Leanne Townsend of Wild Food Stories proves that nature’s larder provides us with exceptional ingredients to create tasty dishes.
Whether that be garlic, cherry blossom or seasonal greens, there are an abundance of wild foods out there to suit all tastes.
Since we’re now well into the peak mushroom season, this is one recipe that is sure to encourage you to try out foraging and rustle up something completely unique.
- 1 small onion
- 1 garlic clove, crushed
- 50g butter
- 300g chanterelles, well cleaned and sliced/torn
- Splash of brandy
- Cep powder
- Small bunch of parsley, finely chopped
- Salt and pepper, to season
- Melt the butter on a medium heat and sautee the onion until soft and translucent.

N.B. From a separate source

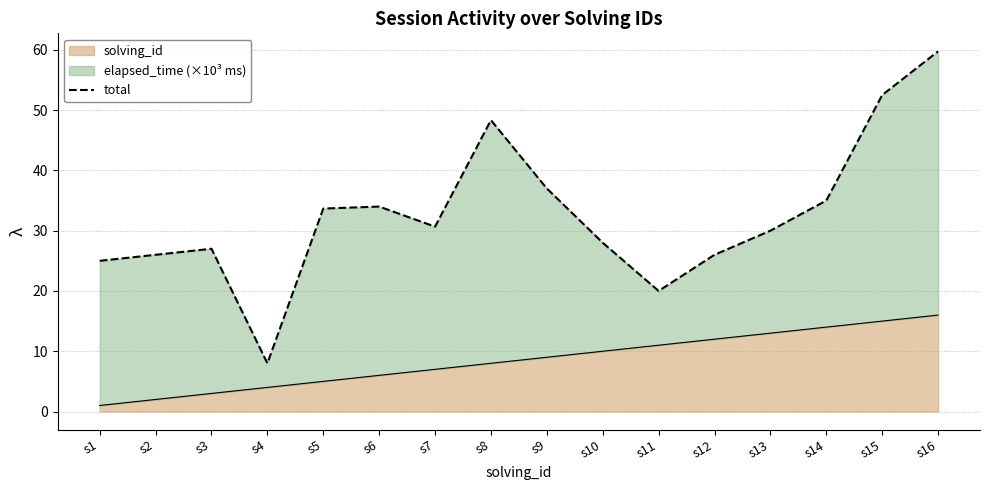

Reading left to right, what are all the values shown in this chart?

s1=25.0	s2=26.0	s3=27.0	s4=8.0	s5=33.7	s6=34.0	s7=30.7	s8=48.3	s9=37.0	s10=28.0	s11=20.0	s12=26.0	s13=30.0	s14=35.0	s15=52.5	s16=59.8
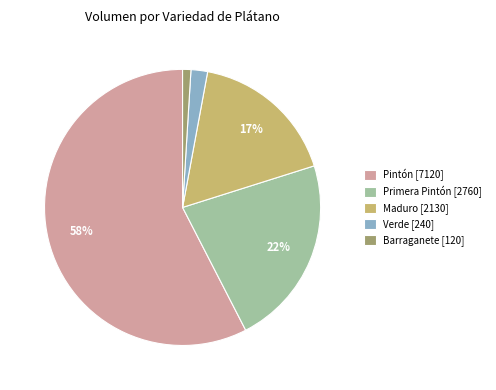

To the nearest percent, what percentage of the pie is Maduro [2130]?

17%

- Add the chanterelles, and cook, stirring occasionally until soft and cooked through. Add the garlic and cook for a further minute.
- Turn the heat to high, add the brandy and give it 15 seconds to reduce (it will bubble and steam).
- Turn off the heat, stir in the cep powder (if you have it), parsley and salt and pepper to taste.
- Place in blender (or use a stick blender) and blend until smooth. I like to stop before it gets too smooth and retain some texture/smaller pieces of mushroom – but this is down to person taste.
- Place in two ramekins and leave to cool. Once cooled, serve with bread or oatcakes and enjoy.